En 2019, Vanessa Springora approche de la cinquantaine et revient sur son premier amour, un écrivain sulfureux de 50 ans, adophile et obsédé sexuel. Il est âgé aujourd’hui de 83 ans. Il s'agit de Gabriel Matzneff qu'elle appelle hypocritement G. dans le récit. Les rôles se sont inversés : en 1986, l’écrivain séduisait des jeunes filles qu'il intégrait dans son œuvre autobiographique pour briller dans le petit monde littéraire. En 2019, l’éditrice du même âge que lui alors, se paye un vieux monsieur pour se venger et briller sur la scène médiatique. A qui profite le crime ?...
━━━━━━━━━━━━━━━━━━━━
TRAVAIL À FAIRE:
- A) Pour chaque affirmation, indiquez par oui ou par non si elle concorde avec l'extrait sur Vanessa Springora, puis citez mot pour mot le passage qui tranche : (i) En 2019, Vanessa Springora approche de la cinquantaine. (ii) Dans le récit, l'écrivain est désigné par son nom complet. (iii) L'écrivain est âgé aujourd'hui de 83 ans.
- B) Rédigez la suite de l'extrait sur Vanessa Springora, en reprenant juste après sa dernière phrase.
Les données sont sans lien avec l'extrait sur Vanessa Springora.

Entrées enregistrées:
━━━━━━━━━━━━━━━━━━━━
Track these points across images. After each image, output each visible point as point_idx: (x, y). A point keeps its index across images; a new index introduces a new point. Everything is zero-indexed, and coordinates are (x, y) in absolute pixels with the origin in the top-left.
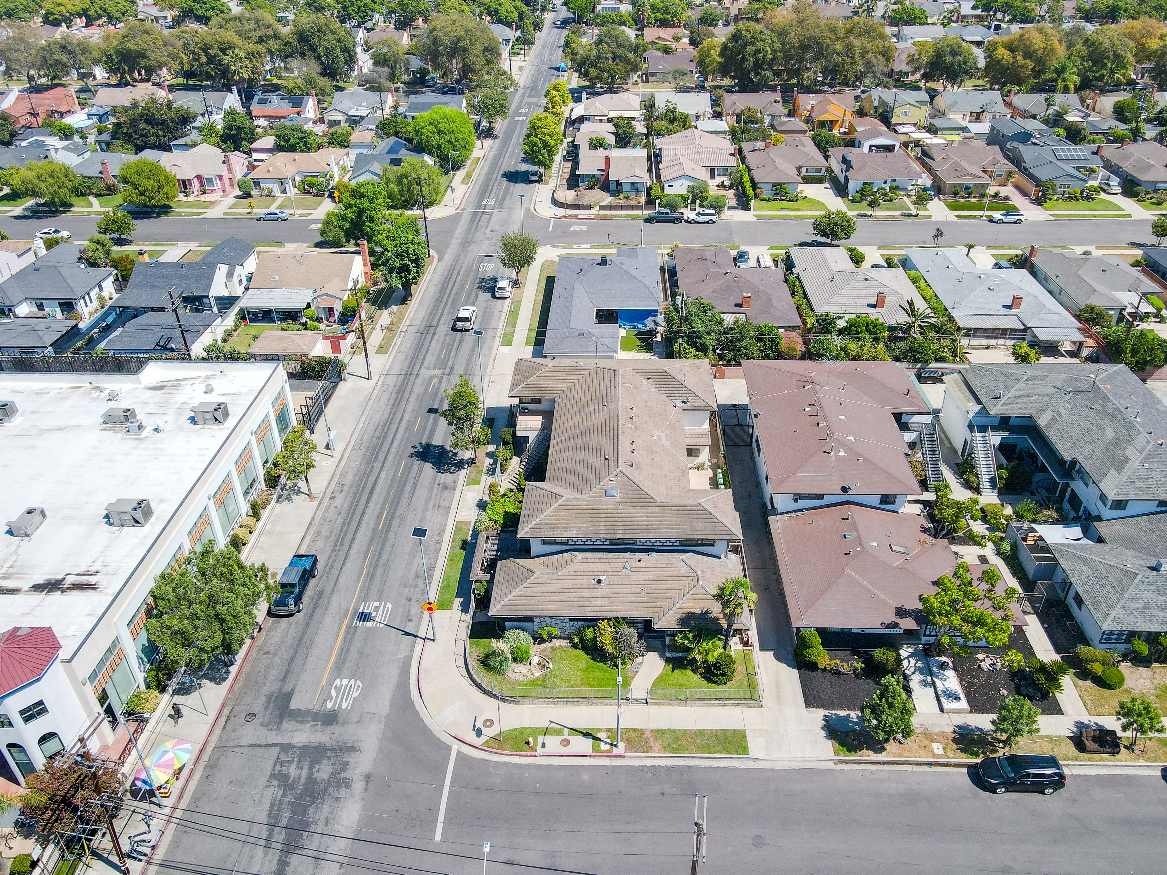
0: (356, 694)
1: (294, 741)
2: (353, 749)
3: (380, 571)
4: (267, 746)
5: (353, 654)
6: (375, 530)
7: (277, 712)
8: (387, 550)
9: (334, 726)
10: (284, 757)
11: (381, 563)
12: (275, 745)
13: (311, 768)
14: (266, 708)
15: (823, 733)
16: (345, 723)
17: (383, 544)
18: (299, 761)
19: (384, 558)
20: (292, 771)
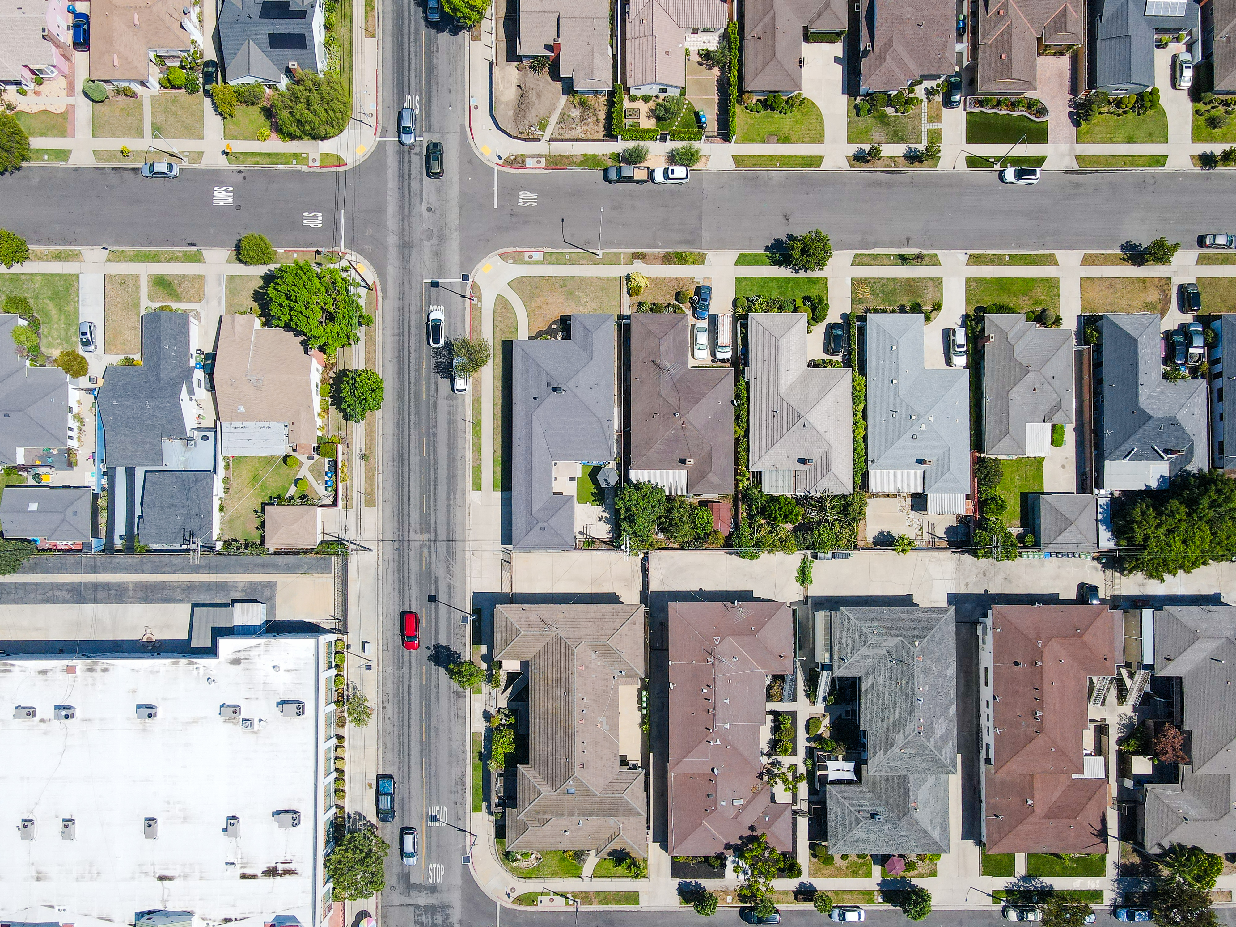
0: (442, 873)
1: (420, 903)
2: (449, 907)
3: (433, 779)
4: (407, 905)
5: (434, 846)
6: (421, 742)
7: (405, 886)
8: (433, 761)
9: (437, 894)
10: (417, 912)
11: (432, 774)
12: (411, 905)
13: (432, 918)
14: (399, 883)
15: (677, 892)
16: (441, 892)
17: (430, 756)
18: (425, 914)
19: (433, 769)
20: (424, 919)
━━━━━━━━━━━━━━━━━━━━
RÉSULTATS SUCCESSIFS:
- A)
(i) Oui : « En 2019, Vanessa Springora approche de la cinquantaine ».
(ii) Non : « qu'elle appelle hypocritement G. dans le récit ».
(iii) Oui : « Il est âgé aujourd’hui de 83 ans. »

- B)
Depuis que son œuvre est publiée par les plus grandes maisons d’édition – qui aujourd’hui se défilent en l'excommuniant –, les écrits de Matzneff sont on ne peut plus explicites. La préadolescence, la littérature, l’art et la politique sont les grandes affaires de sa vie. Dans son journal intime, les descriptions pornographiques affluent. Sur les plateaux de télévision de l’époque, quelques femmes s’offusquaient de ces frasques, le traitant de désaxé sexuel (ce qu’il est) alors que les hommes restaient plutôt circonspects. En 2020 et après l’épisode tragique de MeToo (ou encore du très peu subtil Balance ton porc !) où l’homme est avant tout défini comme prédateur sexuel, voire un violeur en puissance, Matzneff est condamné, lynché, abandonné par ses éditeurs hypocrites et lâches, qui lisaient bien avant tout le monde la façon dont l’esthète honorait ses petites amies en diffusant ses écrits à profusion. Ils se sont fait de l'argent en publiant ces pages pendant 40 ans, mais, l'écrivain étant attaqué aujourd'hui (il l'était déjà à l'époque mais sans l'impact actuel), ils se rangent d'un coup du côté de la doxa, du pouvoir donc, jamais à court de moralité !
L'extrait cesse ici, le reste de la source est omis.